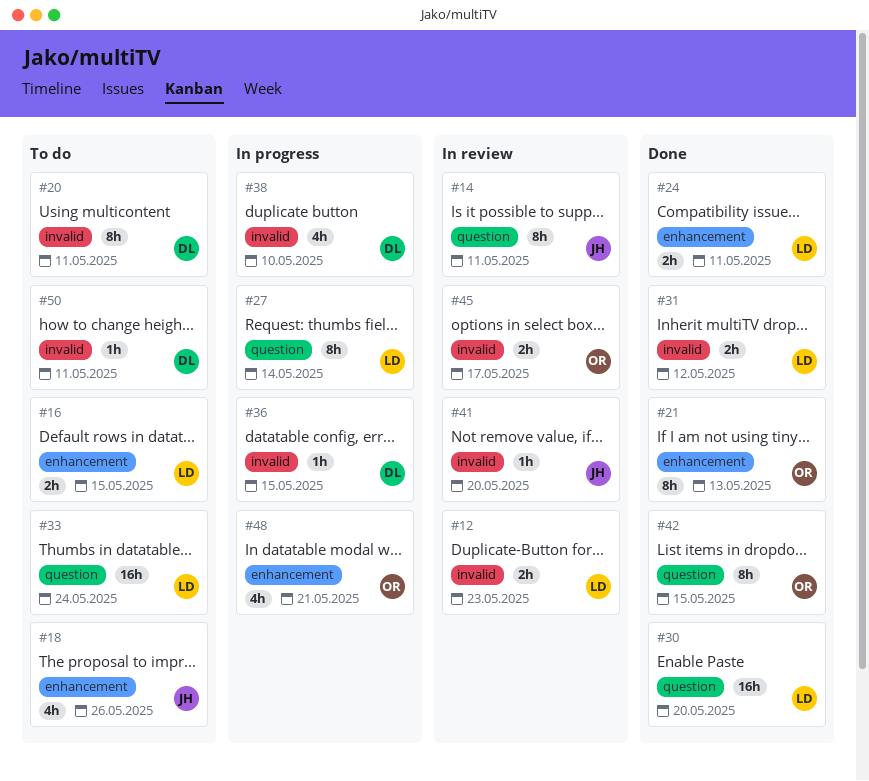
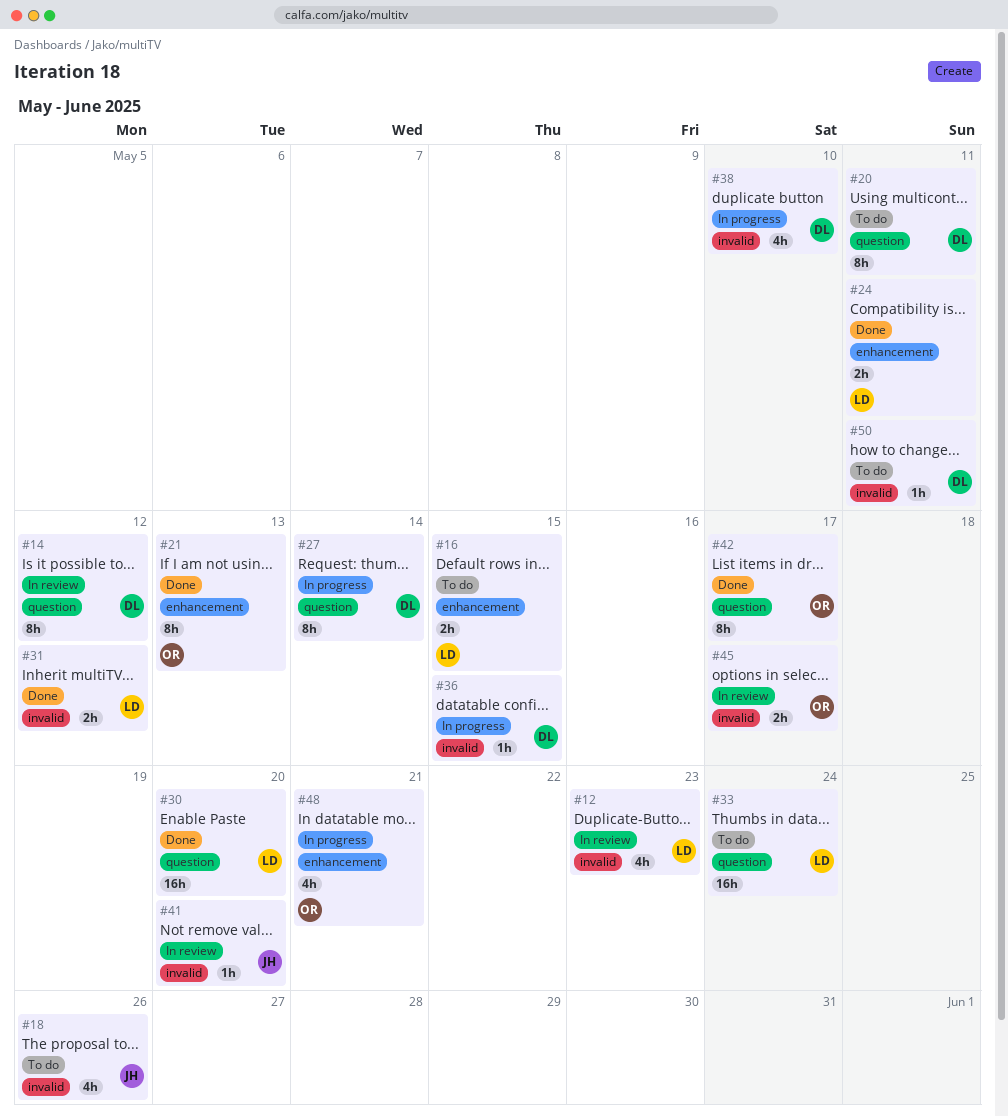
#12, estimate: 2h -> 4h
#14, owner: JH -> DL
#14, due: May 11 -> May 12
#18, label: enhancement -> invalid
#20, label: invalid -> question
#27, owner: LD -> DL
#42, due: May 15 -> May 17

▶ Task prompt: Could every record be given again exactly, with its pictures left out?

▶ Your response:
#12, estimate: 2h -> 4h
#14, owner: JH -> DL
#14, due: May 11 -> May 12
#18, label: enhancement -> invalid
#20, label: invalid -> question
#27, owner: LD -> DL
#42, due: May 15 -> May 17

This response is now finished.